As profundidades médias da primeira e última entrada de água para toda área são de, respectivamente, 32 m e 49,7m. Os valores médios da última entrada de água sugerem que os poços tubulares não necessitam ter profundidades superiores a 60 m. Esse valor deve orientar futuras perfurações na região, de modo a não se desperdiçar recursos, que na maior parte das vezes são públicos e, como tal, escassos. "O quadro hidrogeológico regional do médio Jequitinhonha apresenta elevados índices de insucesso na perfuração de poços tubulares, seja por vazão insuficiente (secos) ou elevada salinidade. As coberturas sedimentares constituem aqüíferos granulares com água de boa qualidade, mas com baixas produtividades, além de constituírem excelentes áreas de recarga", lembra Oliveira.

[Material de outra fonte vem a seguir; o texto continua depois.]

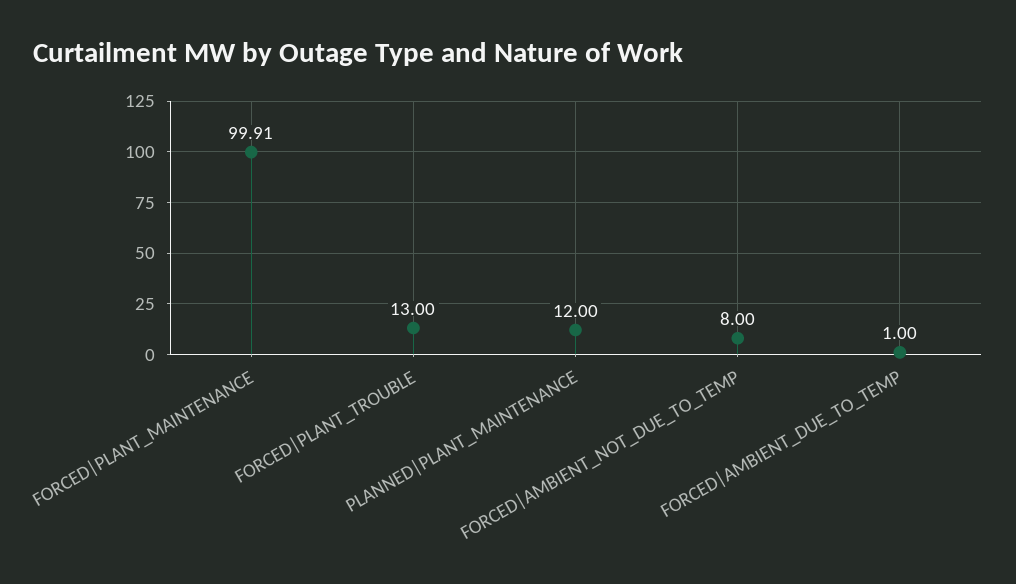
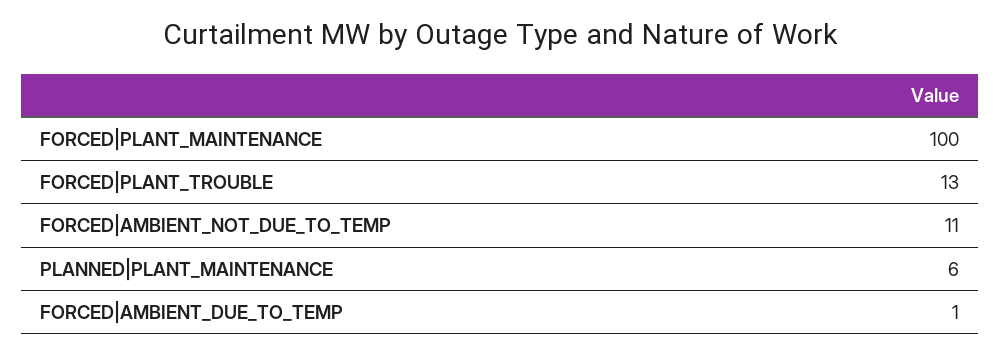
FORCED|PLANT_MAINTENANCE: 99.91 -> 100
PLANNED|PLANT_MAINTENANCE: 12 -> 6
FORCED|AMBIENT_NOT_DUE_TO_TEMP: 8 -> 11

     Conclusões - A espessura média do manto de alteração na região é de 9,7 m, ligeiramente acima do valor médio encontrado nos terrenos cristalinos semi-árido nordestino. Já o nível estático médio dos aqüíferos de cobertura é significativamente mais profundo que os aqüíferos fraturados e reflete claramente as condições climáticas regionais, marcada por baixa precipitação e elevada evapotranspiração. A não correlação entre vazão e manto de alteração também é fortemente controlada pela variável climática.

     Os valores estatísticos médios devem ser utilizados com a devida consideração, especialmente no estudo de aqüíferos fissurais, onde os parâmetros hidrogeológicos são extremamente variáveis, pois podem não refletir a realidade dos dados, sendo portanto necessário o emprego de outras variáveis estatísticas como moda, mediana, desvio padrão, entre outras. Entretanto, a análise realizada para a capacidade específica, com a distribuição por faixas de valores, se mostrou particularmente eficiente, permitindo mostrar o baixo significado da média, 74,1% dos valores de capacidade específica estão abaixo da média (0,98 m3/h/m).

     Apoio - A pesquisa foi realizada só foi possível com o financiamento da FAPESP - Fundação de Amparo à Pesquisa do Estado de São Paulo, através dos Processos 98/15888-5 e 99/05469-8. "Com o apoio financeiro da FAPESP, alcançamos o intuito do conhecimento das qualidades físico-químicas dos aqüíferos existentes no Vale do Jequitinhonha, tendo em vista a melhoria da qualidade de vida da população local e seu desenvolvimento sustentável", lembra o pesquisador Uriel Duarte.

     A pesquisa teve como objetivo compreende as condições de contorno que balizam o êxito de um poço tubular profundo, perfurado em rochas fissuradas e em região de clima semi-árido. O trabalho traz um udo hidrogeológico do médio Jequitinhonha e faz uma abordagem neotectônica, auxiliado por técnicas de sensoriamento remoto digital e levantamentos de campo. A proposta dos pesquisadores é compreender a importância das deformações recentes no comportamento hidrogeológico do aqüífero fissural, tendo um maior índice de acerto na locação de poços tubulares profundos nesse meio. O aspecto social também está atrelado ao trabalho, já que o médio vale do Jequitinhonha apresenta indicadores sociais entre os mais baixos do país. As populações de grande parte da zona rural dessa região sofrem cronicamente com a falta de água na estação seca, estando sempre na dependência de "favores políticos". "Acreditamos que poços tubulares profundos, menos influenciados pela sazonalidade climática, característica da região, locados segundo critérios técnicos, seguidos por perfuração e desenvolvimento, compatíveis com verdadeiras obras de engenharia, seguramente constitui uma solução palpável para o semi-árido", finaliza Oliveira.